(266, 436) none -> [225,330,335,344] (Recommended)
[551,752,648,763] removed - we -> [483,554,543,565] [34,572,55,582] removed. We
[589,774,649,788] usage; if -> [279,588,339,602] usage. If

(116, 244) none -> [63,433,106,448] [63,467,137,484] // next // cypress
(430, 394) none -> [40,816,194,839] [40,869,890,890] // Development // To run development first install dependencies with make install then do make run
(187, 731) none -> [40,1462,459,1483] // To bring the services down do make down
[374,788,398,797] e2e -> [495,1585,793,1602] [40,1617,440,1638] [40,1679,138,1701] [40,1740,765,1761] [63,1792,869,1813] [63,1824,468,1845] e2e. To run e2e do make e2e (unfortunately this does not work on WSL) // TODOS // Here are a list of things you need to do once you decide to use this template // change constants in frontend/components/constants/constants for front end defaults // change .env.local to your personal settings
- - - -
- _Task brief_: Write the data out once more. Keep every word the same.

- _Result_:
(266, 436) none -> [225,330,335,344] (Recommended)
[551,752,648,763] removed - we -> [483,554,543,565] [34,572,55,582] removed. We
[589,774,649,788] usage; if -> [279,588,339,602] usage. If

(116, 244) none -> [63,433,106,448] [63,467,137,484] // next // cypress
(430, 394) none -> [40,816,194,839] [40,869,890,890] // Development // To run development first install dependencies with make install then do make run
(187, 731) none -> [40,1462,459,1483] // To bring the services down do make down
[374,788,398,797] e2e -> [495,1585,793,1602] [40,1617,440,1638] [40,1679,138,1701] [40,1740,765,1761] [63,1792,869,1813] [63,1824,468,1845] e2e. To run e2e do make e2e (unfortunately this does not work on WSL) // TODOS // Here are a list of things you need to do once you decide to use this template // change constants in frontend/components/constants/constants for front end defaults // change .env.local to your personal settings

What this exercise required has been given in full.